The young man jibes far away, then tacks toward me across the floor through the crowd. I’ve tracked his approach, and still he seems to materialize out of the air. “It’s Anne, isn’t it?”
I sip my tonic water. Isn’t what?
Not a scratch. “You’re here by yourself,” he says. Nonchalance.
Are you sure?
“Well,” he says easily, “your husband isn’t here.” He looks around, the jaw cutting a perfect arc in the air, and then the eyes sweep down and land in mine. “I mean, not right here.” The eyes are cobalt and magnesium.
If, I say, you know who my husband is, then you know who I am and that my name is Anne. What do you want?
“Help with Ezra Pound.” He smiles; it takes my breath away. It would take anyone’s breath away.
I say, Pound, 1885 to, I believe, 1972. Not very fashionable—the difficulty of the poetry, the textual complexity, plus of course the Fascist politics.
He clasps his fingers behind his head. The muscles in his shoulders pull back the fabric of the expensive blazer. He holds this position, grinning.
I have tried to write Paradise, he says to me
Do not move
Let the wind speak that is paradise.
Let those I love try to forgive what I have made.
(I don’t know this. I turn over the last line in my mind.) You’re well versed, I say to him. Why do you need me?
He laughs, a lovely, athletic laugh. “You know everyone,” he says. “All these people.” He indicates them with the chin, turns back again to face me, closer now. “I thought we might strike a deal.” His voice is very gentle. He is looking at me, his head slightly cocked to one side. He is the other half of the deal.

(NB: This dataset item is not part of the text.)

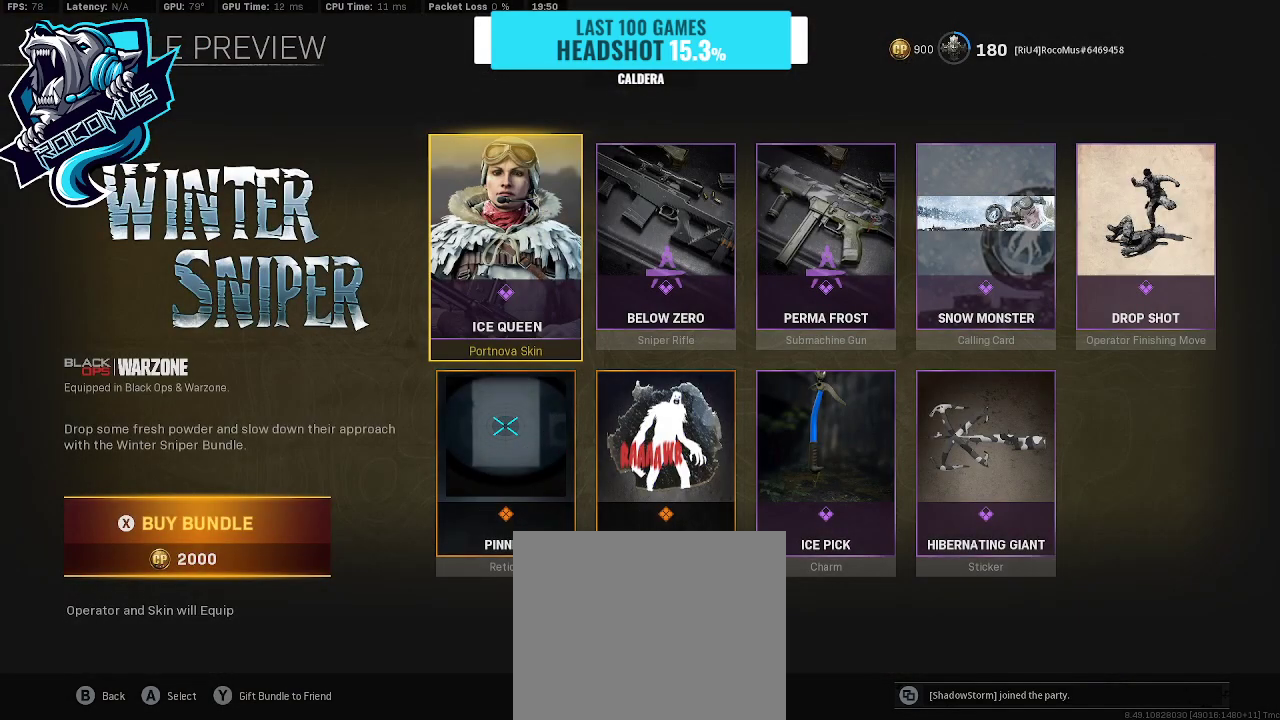
{"buttons": ["DPAD_LEFT"], "left_stick": "center", "right_stick": "center", "events": [[400, "DPAD_LEFT", "down"]]}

Imagine all the unimaginable things. I say to him, You have the thickest, darkest sheet of hair and the most perfect teeth. They’re rather astounding, actually, your teeth. Even your breath is wonderful. You’re a beautiful man. It’s also entirely possible that you are an actor of some talent, although as hokey as it sounds, they actually never really know till the screen test. Good-bye.
I set down the tonic water. I turn and walk out of the room, returning the waves of three people. At the corner, someone mouths “Call me” and I nod, descend the stairs carefully, my hand brushing the rail as a light control. I allow myself to swallow. I ask the boy at the valet stand for the keys. On second thought no, I’ll get it myself, where is it? There? The left side? Thank you.
I find Howard’s Mercedes, unlock it, get in, shut the door, put my purse in the passenger seat, and lock the doors. I will wait here for Howard. I sit still, eyes closed, and grip the wheel. The cobalt and magnesium eyes are still in my head.
THE NEXT EVENING. HOWARD COMES home late. I look up from a book.
Oh, I’m so glad you’re here, I say, stretching luxuriously, I’d just started dying for bed.
He says nothing. I see his face, and I stop smiling. I watch him for a moment. What time is it by the way? I ask.
“Eleven twenty.”
I look involuntarily toward the clock. So where were you?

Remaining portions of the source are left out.